Text excerpt =
# Hard shot?



## Spotnstalk (Jun 25, 2014)

What's the shot you hate the most? For me it's the high dove flying straight at me. I think these Texas dove has discovered that I miss that shot most the time


----------



## Fowlmouth (Oct 4, 2008)

A fast low flying left to right bird. :-(


----------



## Bret (Sep 7, 2007)

Chukar dropping off the hill!


----------



## Clarq (Jul 21, 2011)

Any long bird quartering away always gives me trouble. It's hard to figure out the proper lead.


----------



## fishreaper (Jan 2, 2014)

For any bird, probably left to right, but coming at an angle toward me. Or worse are the birds that come at you at a 45 degree angle, see you, then bolt back at about 90 degrees. I've seen dove do it too me all the time.


----------



## Spotnstalk (Jun 25, 2014)

Dove in my opinion are the hardest to shoot at times. They can change directions in the blink of an eye


----------



## bamacpl (Jun 1, 2010)

Chukar dropping off a cliff while breathing hard, balancing on one foot on the tip of a sharp narrow ledge


----------



## outdoorser (Jan 14, 2013)

Any kind of bird flying away and up left to right


----------



## Bax* (Dec 14, 2008)

Any bird flying straight toward me. I finally learned to hold off on the shot until the bird either flied over and is heading away, or til he sees me and cuts to either side.

Straight on is sooo hard.


----------



## toasty (May 15, 2008)

Bax* said:


> Any bird flying straight toward me. I finally learned to hold off on the shot until the bird either flied over and is heading away, or til he sees me and cuts to either side.
> 
> Straight on is sooo hard.


Same here. A high bird flying towards me is the toughest for me to hit. It doesn't matter how many times I try, I rarely get the lead right, as soon as they pass me or I miss on my first shot and have a going away shot, I am a much better shot.


----------



## hawglips (Aug 23, 2013)

I seem to miss a crossing left to right shot more than others.


----------



## Critter (Mar 20, 2010)

I have always had trouble with the bird flying straight away from me at a low angle. Now if it is flying towards me the shot is a piece of cake.


----------



## outdoorser (Jan 14, 2013)

Its funny how all of us are different. Like I hear a lot of you saying you hate the high flying straight at you birds....I rarely have a problem with those!


----------



## manysteps (Sep 28, 2009)

Information shown =
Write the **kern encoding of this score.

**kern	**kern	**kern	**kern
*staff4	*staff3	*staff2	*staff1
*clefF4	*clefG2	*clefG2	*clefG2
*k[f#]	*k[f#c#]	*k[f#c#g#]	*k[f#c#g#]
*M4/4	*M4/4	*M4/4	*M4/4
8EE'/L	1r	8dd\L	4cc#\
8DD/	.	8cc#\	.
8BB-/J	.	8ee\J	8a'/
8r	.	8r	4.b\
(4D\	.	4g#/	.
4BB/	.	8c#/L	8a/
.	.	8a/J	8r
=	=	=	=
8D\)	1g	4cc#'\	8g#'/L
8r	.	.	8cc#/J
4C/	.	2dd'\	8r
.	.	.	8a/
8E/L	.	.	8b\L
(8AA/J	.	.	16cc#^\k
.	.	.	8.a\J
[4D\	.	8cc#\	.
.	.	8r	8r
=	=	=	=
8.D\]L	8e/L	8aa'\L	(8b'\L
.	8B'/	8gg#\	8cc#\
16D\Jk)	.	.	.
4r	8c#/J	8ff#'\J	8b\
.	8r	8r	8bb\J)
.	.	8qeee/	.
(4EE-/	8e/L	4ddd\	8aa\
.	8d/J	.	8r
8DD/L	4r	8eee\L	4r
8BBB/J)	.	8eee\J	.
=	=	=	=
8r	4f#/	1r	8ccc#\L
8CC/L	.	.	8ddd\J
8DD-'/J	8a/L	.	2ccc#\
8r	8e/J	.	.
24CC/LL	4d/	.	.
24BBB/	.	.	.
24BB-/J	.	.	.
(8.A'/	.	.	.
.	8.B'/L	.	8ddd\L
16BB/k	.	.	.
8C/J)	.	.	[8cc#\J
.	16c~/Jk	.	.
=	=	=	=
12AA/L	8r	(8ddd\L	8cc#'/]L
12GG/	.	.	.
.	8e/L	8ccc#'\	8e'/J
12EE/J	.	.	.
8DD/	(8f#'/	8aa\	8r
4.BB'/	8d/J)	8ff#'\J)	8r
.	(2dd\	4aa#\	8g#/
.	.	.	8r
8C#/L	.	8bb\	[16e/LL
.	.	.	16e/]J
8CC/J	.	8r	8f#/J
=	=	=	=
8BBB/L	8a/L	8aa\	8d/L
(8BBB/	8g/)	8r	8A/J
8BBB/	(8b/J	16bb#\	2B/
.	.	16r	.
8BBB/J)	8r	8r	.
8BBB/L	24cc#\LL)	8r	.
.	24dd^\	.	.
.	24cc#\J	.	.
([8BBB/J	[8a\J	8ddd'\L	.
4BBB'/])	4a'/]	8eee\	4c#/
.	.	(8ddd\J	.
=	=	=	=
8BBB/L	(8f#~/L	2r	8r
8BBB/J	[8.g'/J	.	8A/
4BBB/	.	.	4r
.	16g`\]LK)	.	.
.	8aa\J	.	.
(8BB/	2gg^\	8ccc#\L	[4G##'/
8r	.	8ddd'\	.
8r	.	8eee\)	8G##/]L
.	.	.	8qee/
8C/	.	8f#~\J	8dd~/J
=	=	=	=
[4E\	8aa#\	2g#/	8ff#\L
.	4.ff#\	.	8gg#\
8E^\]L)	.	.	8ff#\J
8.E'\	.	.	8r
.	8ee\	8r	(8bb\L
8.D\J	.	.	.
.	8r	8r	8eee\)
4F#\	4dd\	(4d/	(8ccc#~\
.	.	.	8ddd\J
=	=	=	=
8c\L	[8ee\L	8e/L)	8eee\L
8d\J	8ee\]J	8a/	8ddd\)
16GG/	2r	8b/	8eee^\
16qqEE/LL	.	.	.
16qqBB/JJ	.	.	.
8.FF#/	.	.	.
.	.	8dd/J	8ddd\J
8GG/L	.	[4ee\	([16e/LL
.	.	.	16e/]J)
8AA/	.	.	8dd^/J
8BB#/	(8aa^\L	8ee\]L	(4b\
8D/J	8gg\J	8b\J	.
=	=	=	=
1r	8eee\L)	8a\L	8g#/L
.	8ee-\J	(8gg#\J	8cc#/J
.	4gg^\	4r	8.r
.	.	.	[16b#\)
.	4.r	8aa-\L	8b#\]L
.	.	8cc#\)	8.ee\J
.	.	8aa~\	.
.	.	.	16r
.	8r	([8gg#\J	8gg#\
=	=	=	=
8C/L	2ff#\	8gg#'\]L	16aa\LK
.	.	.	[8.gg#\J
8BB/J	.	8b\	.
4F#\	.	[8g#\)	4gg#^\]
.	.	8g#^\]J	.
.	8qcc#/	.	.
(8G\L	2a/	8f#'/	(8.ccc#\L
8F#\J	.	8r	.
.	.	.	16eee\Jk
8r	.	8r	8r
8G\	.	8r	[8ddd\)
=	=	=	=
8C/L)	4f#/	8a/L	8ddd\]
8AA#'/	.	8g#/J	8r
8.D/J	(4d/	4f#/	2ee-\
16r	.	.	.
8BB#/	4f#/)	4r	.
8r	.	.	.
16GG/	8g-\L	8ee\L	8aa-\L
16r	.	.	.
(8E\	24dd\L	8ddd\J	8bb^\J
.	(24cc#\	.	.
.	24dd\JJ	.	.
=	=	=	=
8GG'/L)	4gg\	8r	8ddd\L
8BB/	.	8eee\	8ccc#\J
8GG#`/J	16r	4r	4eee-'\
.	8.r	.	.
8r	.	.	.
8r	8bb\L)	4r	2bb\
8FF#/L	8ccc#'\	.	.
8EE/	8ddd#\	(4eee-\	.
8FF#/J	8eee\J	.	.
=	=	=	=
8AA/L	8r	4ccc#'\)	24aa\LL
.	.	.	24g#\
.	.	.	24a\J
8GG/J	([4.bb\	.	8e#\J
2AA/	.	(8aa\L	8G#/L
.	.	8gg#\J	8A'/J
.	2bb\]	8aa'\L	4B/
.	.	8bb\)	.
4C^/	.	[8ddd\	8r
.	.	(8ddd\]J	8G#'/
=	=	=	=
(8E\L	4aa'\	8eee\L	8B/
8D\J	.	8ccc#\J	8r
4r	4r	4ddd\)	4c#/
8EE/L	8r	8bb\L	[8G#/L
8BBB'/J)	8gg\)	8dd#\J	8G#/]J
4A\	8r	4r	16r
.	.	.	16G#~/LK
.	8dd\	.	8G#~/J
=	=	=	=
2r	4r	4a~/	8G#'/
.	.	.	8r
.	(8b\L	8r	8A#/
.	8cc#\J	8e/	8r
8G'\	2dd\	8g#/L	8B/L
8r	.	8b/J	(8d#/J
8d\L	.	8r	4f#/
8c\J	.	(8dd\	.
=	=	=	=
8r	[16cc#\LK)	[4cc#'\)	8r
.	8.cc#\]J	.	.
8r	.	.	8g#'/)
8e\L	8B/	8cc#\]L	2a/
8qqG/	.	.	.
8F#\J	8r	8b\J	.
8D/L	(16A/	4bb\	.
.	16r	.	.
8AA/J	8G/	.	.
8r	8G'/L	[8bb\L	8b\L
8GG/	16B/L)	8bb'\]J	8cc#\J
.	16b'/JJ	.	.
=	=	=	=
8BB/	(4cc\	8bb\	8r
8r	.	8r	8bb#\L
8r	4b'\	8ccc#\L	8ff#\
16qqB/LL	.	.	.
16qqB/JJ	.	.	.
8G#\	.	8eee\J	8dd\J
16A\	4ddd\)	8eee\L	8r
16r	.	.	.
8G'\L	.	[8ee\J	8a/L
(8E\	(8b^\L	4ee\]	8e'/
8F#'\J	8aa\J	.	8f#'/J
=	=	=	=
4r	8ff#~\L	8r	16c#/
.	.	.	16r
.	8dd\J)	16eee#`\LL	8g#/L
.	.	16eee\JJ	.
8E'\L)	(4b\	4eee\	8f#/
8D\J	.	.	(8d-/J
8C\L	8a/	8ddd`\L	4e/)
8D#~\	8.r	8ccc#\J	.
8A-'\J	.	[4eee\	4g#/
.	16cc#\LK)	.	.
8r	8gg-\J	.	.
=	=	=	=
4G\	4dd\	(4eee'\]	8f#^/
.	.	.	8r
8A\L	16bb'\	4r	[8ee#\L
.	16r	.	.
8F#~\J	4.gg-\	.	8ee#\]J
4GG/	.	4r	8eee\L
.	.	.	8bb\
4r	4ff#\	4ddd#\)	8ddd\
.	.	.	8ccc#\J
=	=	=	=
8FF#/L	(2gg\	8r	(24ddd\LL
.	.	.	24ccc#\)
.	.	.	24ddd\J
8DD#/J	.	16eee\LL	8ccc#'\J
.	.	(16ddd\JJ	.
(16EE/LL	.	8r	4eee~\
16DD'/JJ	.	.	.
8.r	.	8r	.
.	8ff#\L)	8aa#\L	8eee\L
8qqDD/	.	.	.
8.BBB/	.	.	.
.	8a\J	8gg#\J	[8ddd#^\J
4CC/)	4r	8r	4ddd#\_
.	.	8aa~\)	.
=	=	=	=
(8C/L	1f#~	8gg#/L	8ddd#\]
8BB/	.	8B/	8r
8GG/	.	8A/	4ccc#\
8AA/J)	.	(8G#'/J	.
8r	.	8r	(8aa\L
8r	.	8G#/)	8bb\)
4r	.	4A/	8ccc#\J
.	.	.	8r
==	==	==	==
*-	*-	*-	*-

Given request =
Write what comes next in the forum thread about the hardest shot in bird hunting, picking up right after its last line.

Result =
Any dove I see from 200 yards away and watch it come in to me... I over think it, and miss that shot EVERY time.


----------



## Spotnstalk (Jun 25, 2014)

I have to let them pass me if coming straight at me and I haven't been able to set up in the field I'm hunting to allow them to do it. I'm backed up to trees so as they pass they are out of sight. Left to right or right to left or flying away don't matter I will smoke em but straight at me up high I lose them under the barrel I guess but I can't hit em 9 out of 10 times


----------



## Spotnstalk (Jun 25, 2014)

To me quartering away or the side to side shot is just like skeet range so it's easy seeing as how that's about the only practice I get here in east Texas. I think when I lived in Cali still and hunted quail and pheasant as well as dove I was a much better shot. I am also still getting acquainted with my new over/under so I should just blame it on the gun


----------



## hamernhonkers (Sep 28, 2007)

I can't think of any hard shot angles for me........................I do seem to have a lot of easy misses though :shock:


----------



## Spotnstalk (Jun 25, 2014)

Best answer yet hamer


----------



## utahgolf (Sep 8, 2007)

trying to shoot a crippled duck swimming away when they put their head down. I waste way too many shells attempting that. Hardest shot there is!


----------



## hoghunter011583 (Jul 21, 2008)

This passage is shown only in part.